EXERCICE A: Extrayez de l’extrait sur le logement le passage qui va de « Ce dernier a » à « 4,2 à 2,3%. ».
EXERCICE B: Dans l’extrait sur le logement, reformulez plus brièvement le paragraphe qui commence par « La directrice générale de la Société d’habitation », en gardant l’essentiel.
EXERCICE C: D’après l’extrait sur le logement, comment a évolué le taux d’inoccupation des logements dans les huit villes entre 2016 et 2018 ?

EXTRAIT DU TEXTE:
▼
Ce dernier a publié aujourd’hui une note basée sur des données recueillies dans huit villes du Québec, dont Montréal, Gatineau et Québec, qui indique que le taux d’inoccupation des logements a chuté de moitié dans celles-ci entre 2016 et 2018, passant de 4,2 à 2,3%.
«La Ville doit profiter [de la situation actuelle] pour demander aux gouvernement provincial et fédéral de financer la construction de plus de logements sociaux et abordables», réclame la porte-parole du FRAPRU, Véronique Laflamme, qui note qu’une centaine de ménages montréalais qui comptent déménager d’ici au premier juillet n’ont toujours pas trouvé un appartement libre qui répond à leurs besoins.
La directrice générale de la Société d’habitation et de développement de Montréal, Nancy Shoiry, estime pour sa part que les investissements étrangers dans le marché de l’immobilier devraient être encadrés de façon plus serrée pour éviter que le nombre de logements abordables réduisent en raison de ceux-ci.
«Même les condos abordables sont vendus à des investisseurs étrangers et loués à des prix très élevés dans les quartiers centraux», a-t-elle souligné.
▲
DONNÉES FOURNIES:
▼
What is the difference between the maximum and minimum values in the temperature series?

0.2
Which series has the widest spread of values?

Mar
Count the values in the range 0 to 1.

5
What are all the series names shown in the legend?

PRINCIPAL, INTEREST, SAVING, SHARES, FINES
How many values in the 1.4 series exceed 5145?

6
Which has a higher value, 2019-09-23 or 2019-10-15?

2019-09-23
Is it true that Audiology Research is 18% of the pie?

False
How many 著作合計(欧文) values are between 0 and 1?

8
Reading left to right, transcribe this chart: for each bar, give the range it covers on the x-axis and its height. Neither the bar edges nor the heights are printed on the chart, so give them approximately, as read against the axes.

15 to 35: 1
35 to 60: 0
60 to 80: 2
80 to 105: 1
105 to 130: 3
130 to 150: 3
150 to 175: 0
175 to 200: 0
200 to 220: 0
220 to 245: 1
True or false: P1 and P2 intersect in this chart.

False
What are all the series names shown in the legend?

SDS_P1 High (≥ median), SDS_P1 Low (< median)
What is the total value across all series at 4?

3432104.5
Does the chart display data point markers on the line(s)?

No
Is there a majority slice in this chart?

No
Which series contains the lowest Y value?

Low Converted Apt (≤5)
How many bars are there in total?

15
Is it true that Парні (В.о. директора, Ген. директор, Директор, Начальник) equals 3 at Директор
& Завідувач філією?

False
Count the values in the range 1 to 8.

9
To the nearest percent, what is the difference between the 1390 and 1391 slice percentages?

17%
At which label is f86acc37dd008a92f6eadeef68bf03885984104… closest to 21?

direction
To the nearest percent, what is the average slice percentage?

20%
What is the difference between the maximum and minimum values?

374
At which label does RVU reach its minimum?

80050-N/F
▲
CORRIGÉ A:
Ce dernier a publié aujourd’hui une note basée sur des données recueillies dans huit villes du Québec, dont Montréal, Gatineau et Québec, qui indique que le taux d’inoccupation des logements a chuté de moitié dans celles-ci entre 2016 et 2018, passant de 4,2 à 2,3%.

CORRIGÉ B: Nancy Shoiry, directrice générale de la Société d’habitation et de développement de Montréal, juge qu’il faudrait encadrer plus étroitement les investissements étrangers dans l’immobilier pour éviter qu’ils réduisent le nombre de logements abordables.

CORRIGÉ C: Il a chuté de moitié, passant de 4,2 à 2,3 %.